We cover most of those topics elsewhere on the web site but here we cover mainly the database science aspects. Data Science does seem to be more connected with databases and Computer Science than with Statistics.
Perhaps the best way to define "all sorts of data" is to define the term "NoSQL". Literally it means "not only SQL" which in practice means "not just numbers in a table" but can include (especially) text, documents, images, graphs (network links), metadata,
More examples on this topic below when we talk about specific databases.
Our interest in Cloud Computing lies with using cloud Machine Learning services such as BigML.com. Also because of the CPU requirements we also use cloud CPU services such as Amazon Web Services (AWS). An example is that of running R on AWS.
The Revolution Analytics Enterprise version of R (see below) has extra features for "bigger" data sets. This includes the ability to analyse data sets up to 1, 2 or 16 terabytes (according to the specs - we haven't tested that out).

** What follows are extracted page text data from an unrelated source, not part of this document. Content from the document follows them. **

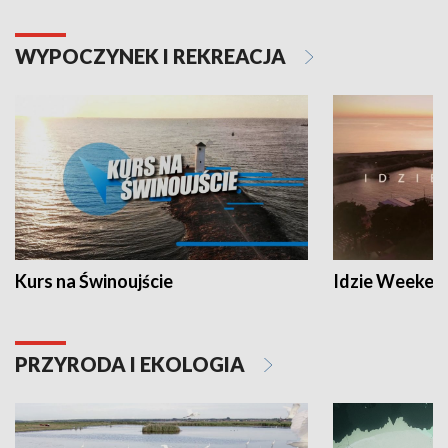
WYPOCZYNEK I REKREACJA
Kurs na Świnoujście
Idzie Weeken
PRZYRODA I EKOLOGIA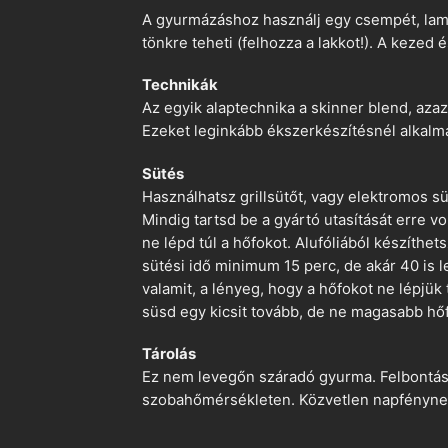
A gyurmázáshoz használj egy csempét, lami
tönkre teheti (felhozza a lakkot!). A kezed 
Technikák
Az egyik alaptechnika a skinner blend, azaz
Ezeket leginkább ékszerkészítésnél alkalm
Sütés
Használhatsz grillsütőt, vagy elektromos s
Mindig tartsd be a gyártó utasítását erre 
ne lépd túl a hőfokot. Alufóliából készíthet
sütési idő minimum 15 perc, de akár 40 is l
valamit, a lényeg, hogy a hőfokot ne lépjük
süsd egy kicsit tovább, de ne magasabb hőf
Tárolás
Ez nem levegőn száradó gyurma. Felbontás ut
szobahőmérsékleten. Közvetlen napfénynek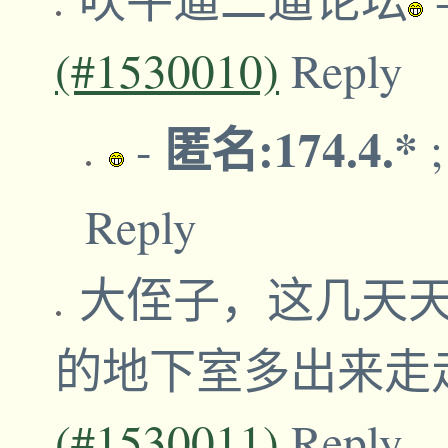
(#1530010)
Reply
匿名:174.4.*
-
Reply
大侄子，这几天
的地下室多出来走
(#1530011)
Reply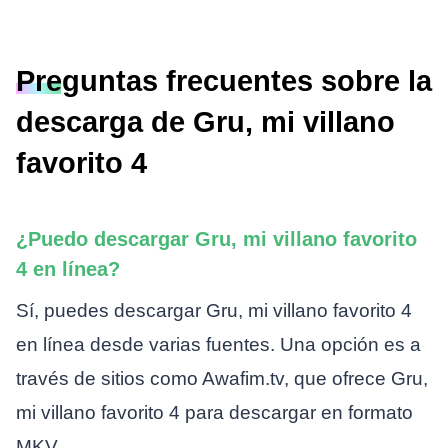
Preguntas frecuentes sobre la
descarga de Gru, mi villano
favorito 4
¿Puedo descargar Gru, mi villano favorito
4 en línea?
Sí, puedes descargar Gru, mi villano favorito 4
en línea desde varias fuentes. Una opción es a
través de sitios como Awafim.tv, que ofrece Gru,
mi villano favorito 4 para descargar en formato
MKV.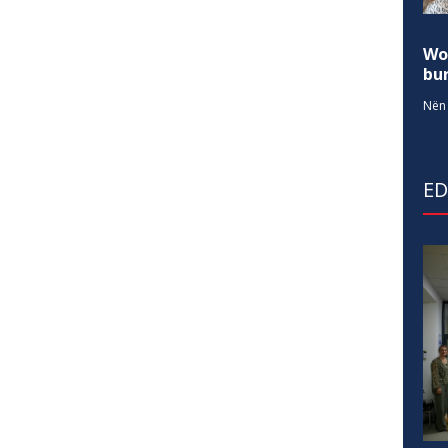
Wo
bur
Nën 
E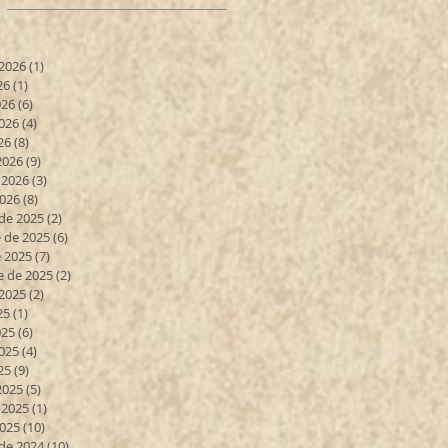
 2026
(1)
1 entrada
26
(1)
1 entrada
026
(6)
6 entradas
026
(4)
4 entradas
26
(8)
8 entradas
2026
(9)
9 entradas
 2026
(3)
3 entradas
2026
(8)
8 entradas
de 2025
(2)
2 entradas
 de 2025
(6)
6 entradas
 2025
(7)
7 entradas
e de 2025
(2)
2 entradas
 2025
(2)
2 entradas
25
(1)
1 entrada
025
(6)
6 entradas
025
(4)
4 entradas
25
(9)
9 entradas
2025
(5)
5 entradas
 2025
(1)
1 entrada
2025
(10)
10 entradas
de 2024
(10)
10 entradas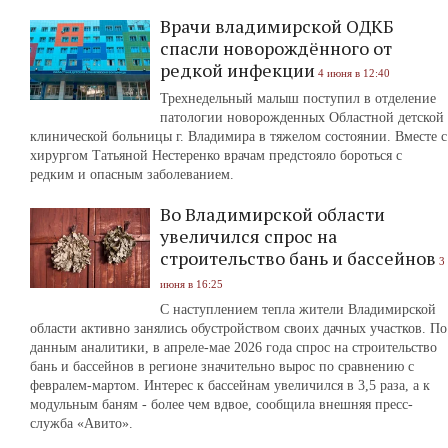
Врачи владимирской ОДКБ
спасли новорождённого от
редкой инфекции
4 июня в 12:40
Трехнедельный малыш поступил в отделение
патологии новорожденных Областной детской
клинической больницы г. Владимира в тяжелом состоянии. Вместе с
хирургом Татьяной Нестеренко врачам предстояло бороться с
редким и опасным заболеванием.
Во Владимирской области
увеличился спрос на
строительство бань и бассейнов
3
июня в 16:25
С наступлением тепла жители Владимирской
области активно занялись обустройством своих дачных участков. По
данным аналитики, в апреле-мае 2026 года спрос на строительство
бань и бассейнов в регионе значительно вырос по сравнению с
февралем-мартом. Интерес к бассейнам увеличился в 3,5 раза, а к
модульным баням - более чем вдвое, сообщила внешняя пресс-
служба «Авито».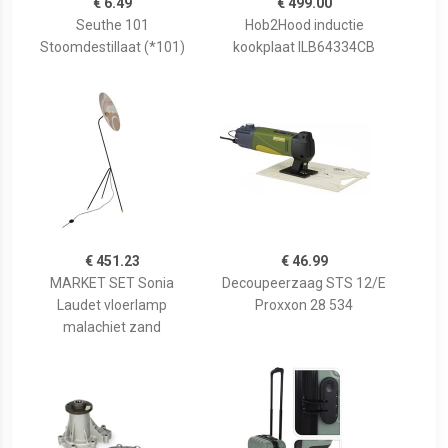
€ 6.49
€ 499.00
Seuthe 101
Hob2Hood inductie
Stoomdestillaat (*101)
kookplaat ILB64334CB
€ 451.23
€ 46.99
MARKET SET Sonia
Decoupeerzaag STS 12/E
Laudet vloerlamp
Proxxon 28 534
malachiet zand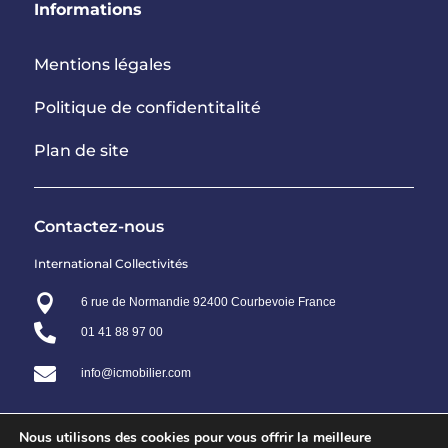
Informations
Mentions légales
Politique de confidentitalité
Plan de site
Contactez-nous
International Collectivités

6 rue de Normandie 92400 Courbevoie France

01 41 88 97 00

info@icmobilier.com
Nous utilisons des cookies pour vous offrir la meilleure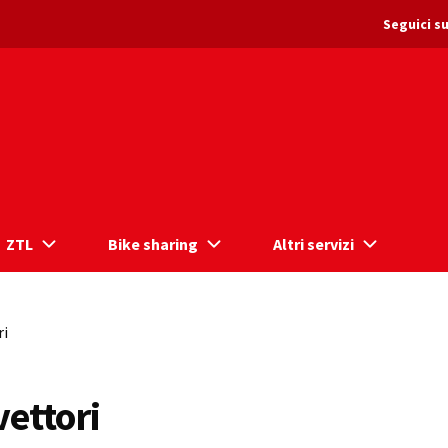
Seguici su
ZTL
Bike sharing
Altri servizi
ri
vettori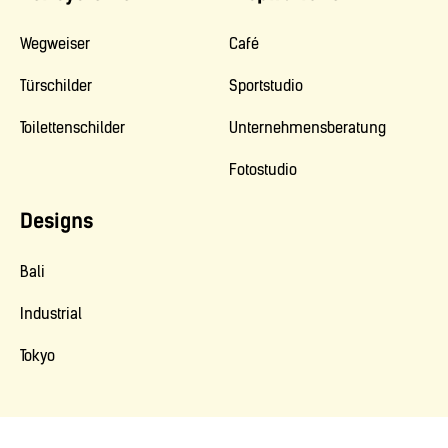
Wegweiser
Café
Türschilder
Sportstudio
Toilettenschilder
Unternehmensberatung
Fotostudio
Designs
Bali
Industrial
Tokyo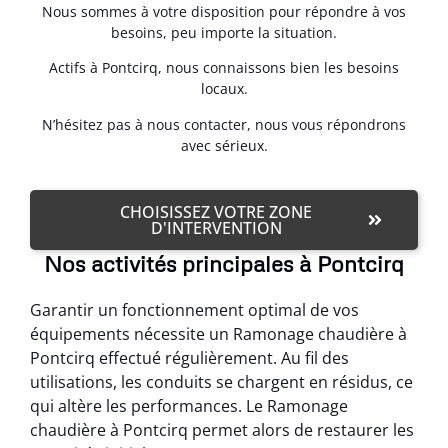
Nous sommes à votre disposition pour répondre à vos
besoins, peu importe la situation.
Actifs à Pontcirq, nous connaissons bien les besoins
locaux.
N’hésitez pas à nous contacter, nous vous répondrons
avec sérieux.
CHOISISSEZ VOTRE ZONE
D'INTERVENTION
Nos activités principales à Pontcirq
Garantir un fonctionnement optimal de vos
équipements nécessite un Ramonage chaudière à
Pontcirq effectué régulièrement. Au fil des
utilisations, les conduits se chargent en résidus, ce
qui altère les performances. Le Ramonage
chaudière à Pontcirq permet alors de restaurer les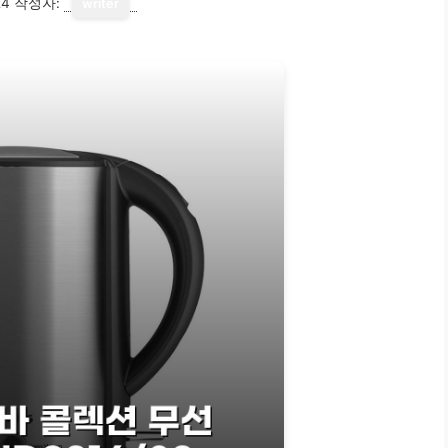
24
작성자:
writer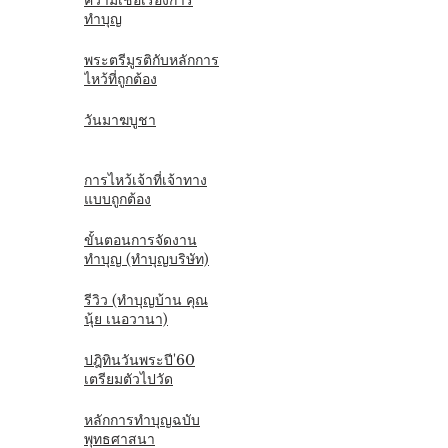
ความเชื่อเรื่องการ
ทำบุญ
พระตรีมูรติกับหลักการ
ไหว้ที่ถูกต้อง
วันมาฆบูชา
การไหว้เจ้าที่เจ้าทาง
แบบถูกต้อง
ขั้นตอนการจัดงาน
ทำบุญ (ทำบุญบริษัท)
รีวิว (ทำบุญบ้าน คุณ
นุ้ย เนอวานา)
ปฎิทินวันพระปี'60
เตรียมตัวไปวัด
หลักการทำบุญฉบับ
พุทธศาสนา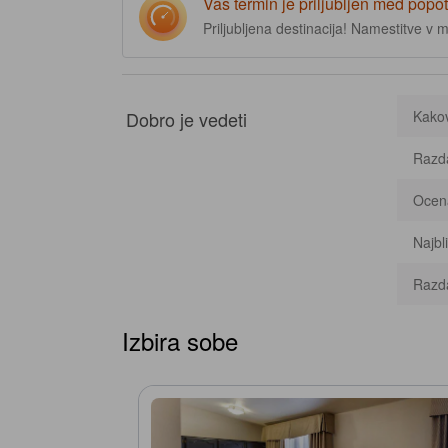
Vaš termin je priljubljen med popot
Priljubljena destinacija! Namestitve v
Dobro je vedeti
Kakov
Razda
Ocena
Najbli
Razda
Izbira sobe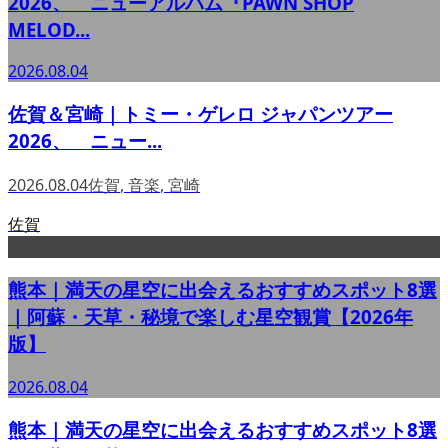
2026、 ニューアルバム『PAWN SHOP
MELOD...
2026.08.04
佐賀＆宮崎｜トミー・ゲレロ ジャパンツアー
2026、 ニュー...
2026.08.04
佐賀
,
音楽
,
宮崎
佐賀
熊本｜満天の星空に出会えるおすすめスポット8選
｜阿蘇・天草・秘境で楽しむ星空観賞【2026年
版】
2026.08.04
熊本｜満天の星空に出会えるおすすめスポット8選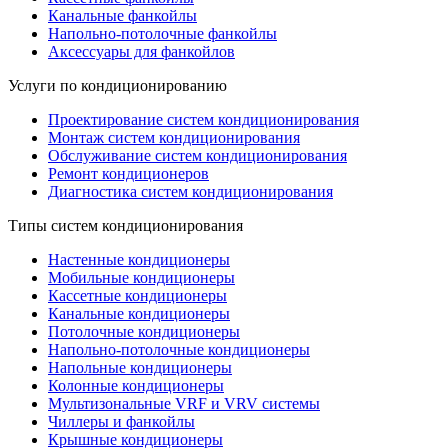
Канальные фанкойлы
Напольно-потолочные фанкойлы
Аксессуары для фанкойлов
Услуги по кондиционированию
Проектирование систем кондиционирования
Монтаж систем кондиционирования
Обслуживание систем кондиционирования
Ремонт кондиционеров
Диагностика систем кондиционирования
Типы систем кондиционирования
Настенные кондиционеры
Мобильные кондиционеры
Кассетные кондиционеры
Канальные кондиционеры
Потолочные кондиционеры
Напольно-потолочные кондиционеры
Напольные кондиционеры
Колонные кондиционеры
Мультизональные VRF и VRV системы
Чиллеры и фанкойлы
Крышные кондиционеры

We also can deply MATLAB applications to computing clusters.
MapReduce is a specific example of distributed computing. It is a specific way of splitting up large computing jobs and distributing the workload. Hadoop is a useful way of doing this but not necessary - we have used MapReduce with Python.
By "all that" we mean the Haddop ecosystem and other technologies for doing similar things. For example, we like Apache Spark which is an improvement on Mapreduce.
Even though many company databases are not really large enough to require MapReduce technology there are advantages to using the ecosystem because so much (open source) code and resources has been developed for machine learning it can be easier to use the heavier machinery than to start at the lighter end.
MongoDB is a NoSQL database that has a comprehensive interface with R. It is good for storing documents.
Another database that people like is Cassandra which has an R interface (not so comprehensive yet) too. It was originally developed by Facebook. We like it but haven't used it yet.
We use the Revolution Analytics (http://revolutionanalytics.com) Enterprise version of R which has extra features for "bigger" data sets. This can help get around one of the problems with R in that it works best if all the data can fit into the computer RAM (or even better into half the RAM).
Compared to the CRAN version of R the Revo version uses the Intel Math Kernel Libraries and can run a bit faster - sometimes significantly so when multiple cores come into play.